Integrate some diagrams with ch9

book/source/09-verification.md

@@ -83,6 +83,11 @@ At the same time, the specification states, that signature subpackets on the dir
 In this case, the implementation uses the preferences from the subkey binding signature, but if no such subpacket is found on the latest binding signature, it falls back to the preferences of the direct-key signature.
 This is called attribute shadowing, since direct-key signature subpackets apply to all subkeys, but are shadowed by binding signature subpackets.
 
+```{figure} drawio/attribute-shadowing.png
+
+Attributes from the primary key's Direct-Key signature apply to the whole certificate, but can be shadowed by binding signatures.
+```
+
 Note: Attribute shadowing should only be used for algorithm preferences, since there are subpacket types where shadowing makes no sense (e.g. key expiration time subpackets).
 
 ### Signature shadowing
@@ -91,8 +96,20 @@ When inspecting signatures on a component of an OpenPGP certificate, only the ne
 In other words; If there are three binding signatures `A, B, C` for a subkey, where `A` was created at `t0`, `B` at `t1` and `C` at `t3` with `t0 < t1 < t2 < t3`, at `t2` an implementation only needs to consider `B`, as `C` is not yet effective.

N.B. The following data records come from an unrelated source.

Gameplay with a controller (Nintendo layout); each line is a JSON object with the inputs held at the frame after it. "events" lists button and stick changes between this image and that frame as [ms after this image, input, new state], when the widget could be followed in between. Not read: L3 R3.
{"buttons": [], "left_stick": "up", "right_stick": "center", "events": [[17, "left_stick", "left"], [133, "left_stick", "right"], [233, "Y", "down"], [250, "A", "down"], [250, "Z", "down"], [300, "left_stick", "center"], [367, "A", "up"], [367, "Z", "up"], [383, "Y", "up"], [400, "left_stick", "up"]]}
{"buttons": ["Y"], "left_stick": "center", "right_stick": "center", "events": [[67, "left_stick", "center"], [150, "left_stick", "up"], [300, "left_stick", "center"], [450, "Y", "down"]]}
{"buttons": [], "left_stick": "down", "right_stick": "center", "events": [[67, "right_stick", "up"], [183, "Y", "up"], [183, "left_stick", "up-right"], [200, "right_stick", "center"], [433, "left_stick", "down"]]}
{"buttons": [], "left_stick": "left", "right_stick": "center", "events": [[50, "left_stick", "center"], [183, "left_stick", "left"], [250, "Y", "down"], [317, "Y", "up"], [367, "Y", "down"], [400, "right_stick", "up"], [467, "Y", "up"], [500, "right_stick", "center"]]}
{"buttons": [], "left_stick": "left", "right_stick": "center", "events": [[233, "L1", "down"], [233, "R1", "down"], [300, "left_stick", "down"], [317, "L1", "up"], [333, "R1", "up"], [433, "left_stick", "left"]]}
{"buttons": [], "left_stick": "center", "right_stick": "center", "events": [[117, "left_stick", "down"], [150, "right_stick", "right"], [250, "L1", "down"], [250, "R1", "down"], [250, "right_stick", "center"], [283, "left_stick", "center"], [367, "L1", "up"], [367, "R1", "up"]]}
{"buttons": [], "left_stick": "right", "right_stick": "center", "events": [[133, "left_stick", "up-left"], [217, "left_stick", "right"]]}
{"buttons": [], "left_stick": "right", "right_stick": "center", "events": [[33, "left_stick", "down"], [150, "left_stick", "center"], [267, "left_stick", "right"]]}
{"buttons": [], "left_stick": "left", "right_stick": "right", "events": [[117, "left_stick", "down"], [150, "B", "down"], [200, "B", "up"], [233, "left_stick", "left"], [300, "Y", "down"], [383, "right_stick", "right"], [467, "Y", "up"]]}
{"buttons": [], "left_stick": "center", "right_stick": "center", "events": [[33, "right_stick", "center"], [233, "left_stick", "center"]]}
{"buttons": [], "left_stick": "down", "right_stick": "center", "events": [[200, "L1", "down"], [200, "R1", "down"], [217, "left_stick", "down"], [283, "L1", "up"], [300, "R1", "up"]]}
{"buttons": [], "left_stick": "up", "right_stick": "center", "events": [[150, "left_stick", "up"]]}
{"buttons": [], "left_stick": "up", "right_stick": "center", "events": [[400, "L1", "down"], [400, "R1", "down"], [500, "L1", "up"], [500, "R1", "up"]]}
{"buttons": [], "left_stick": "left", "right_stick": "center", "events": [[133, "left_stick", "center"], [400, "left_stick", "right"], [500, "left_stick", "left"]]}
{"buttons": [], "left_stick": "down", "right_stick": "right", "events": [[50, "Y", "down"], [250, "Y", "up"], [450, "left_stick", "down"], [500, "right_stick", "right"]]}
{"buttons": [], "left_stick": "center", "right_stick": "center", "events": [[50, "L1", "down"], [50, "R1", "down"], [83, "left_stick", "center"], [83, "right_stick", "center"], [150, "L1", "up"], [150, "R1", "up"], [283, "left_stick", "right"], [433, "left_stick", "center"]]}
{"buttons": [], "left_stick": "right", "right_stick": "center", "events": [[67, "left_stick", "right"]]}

 `A` is therefore shadowed.
 
+```{figure} drawio/cert-validity-subkey.png
+
+An example for how certificate validity can change with time.
+```
+
 Note: Signature shadowing is not to be mistaken with attribute shadowing.
 
+Attribute- and signature shadowing also combine, so it is not always obvious, what properties a key has at any given time.
+
+```{figure} drawio/dk-attributes-and-shadowing.png
+
+Signatures shadow another, based on reference time.
+```
+
 ### Revocations
 
 A signature might be *disqualified* by the presence of a revocation signature.